The Radium Girls: The Dark Story of America's Shining Women by Kate Moore
The incredible true story of the young women exposed to the “wonder” substance of radium and their brave struggle for justice...
As World War I raged across the globe, hundreds of young women toiled away at the radium-dial factories, where they painted clock faces with a mysterious new substance called radium. Assured by their bosses that the luminous material was safe, the women themselves shone brightly in the dark, covered from head to toe with the glowing dust. With such a coveted job, these “shining girls” were considered the luckiest alive—until they began to fall mysteriously ill. As the fatal poison of the radium took hold, they found themselves embroiled in one of America’s biggest scandals and a groundbreaking battle for workers’ rights.
A rich, historical narrative written in a sparkling voice, The Radium Girls is the first book that fully explores the strength of extraordinary women in the face of almost impossible circumstances and the astonishing legacy they left behind.
Wow, Radium Girls was a fascinating read.

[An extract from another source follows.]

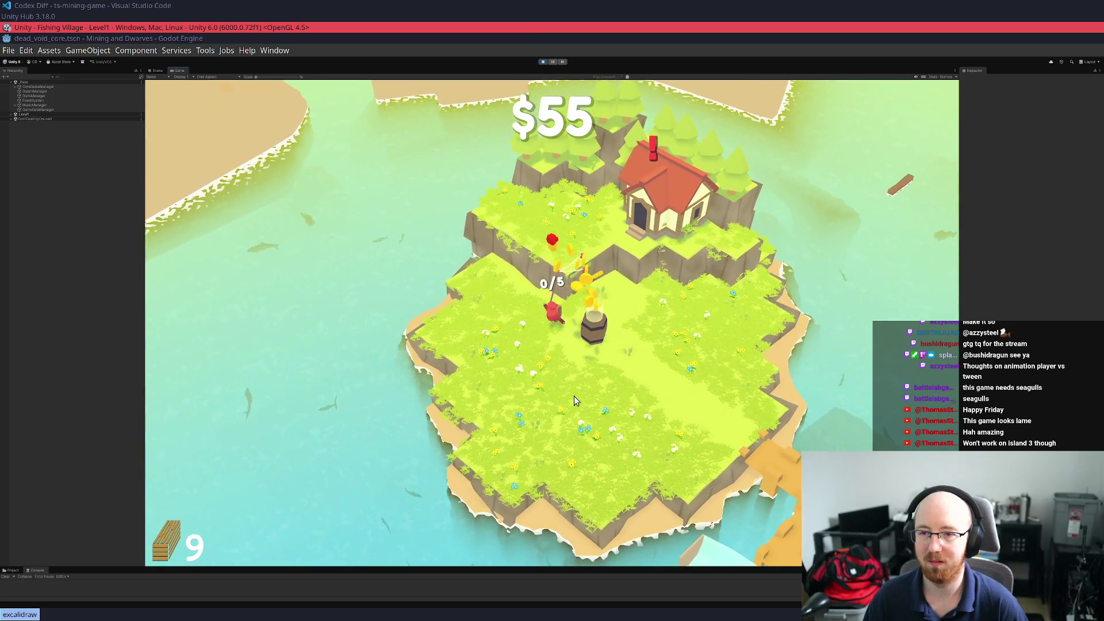
{"action": "key", "text": "Tab"}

I have been reading a lot of non-fiction recently, and I generally enjoy it, but a non-fiction story hasn't grabbed me like this one has maybe ever. I couldn't put it down once I started. It was horrifying and compelling and everything I wanted. Well almost everything. It did give me a few thing to look up and learn more about once I finished. I knew nothing about the Radium Girls before reading this, nothing of how radium was thought of and whatnot, and I am glad I read this.
Radium Girls was a fascinating read. While it was horrifying at times, it made me really angry at times, it was interesting. Because I don't think that things have changed that much. Sure you have more protections as a worker, but corporations can be just as corrupt. They just have other ways of going about it.
This is the story of the girls who worked for a radium watch dial factory. Who would dip their paintbrushes in the radium paint, but it in their mouth to point it, then paint on the dial. Many many times a day. They were told it was perfectly safe, the radium is actually good for you! But that was the thinking at the time, which looking at it from now and everything we know is crazy! And made me cringe every time they said they put the radium paint in their mouth. They ate with the dust of it all over the place. How they glowed when they left work and no amount of scrubbing would get rid of it. Oh, those poor women. And the company they worked for? Even when they knew beyond a doubt that the radium was making them sick, killing them, did they do anything? No. They didn't have to. They were vile, reprehensible, but like I said above I think a lot of companies still are. They will pay lobbyists and government to make it so they can do what they want. Look at the beef and dairy industry for prime examples. How about slaughterhouses? They are terrible places to work because of safety issues and the like, but the companies get away with it. So although these women helped worker's rights move forward, it didn't eliminate the problem of greedy corporations not treating employees right.
The struggles these women went through I can't imagine. Living like they did, the pain and suffering the endured, I can't image. I don't know if I would have been as strong as some of them were. To fight with everything they had to try and change things. I really admire that about them. I found the whole thing fascinating. Their stories, before they worked there, working there, after, all of it. One of the best non--fiction books I have read. And everything these women helped us with, helped science with even after they died, is incredible. Unfortunate what happened to them, but at least they got to help others. Which is what some of them wanted in the end after they found out what happened. Really a great read that I highly recommend.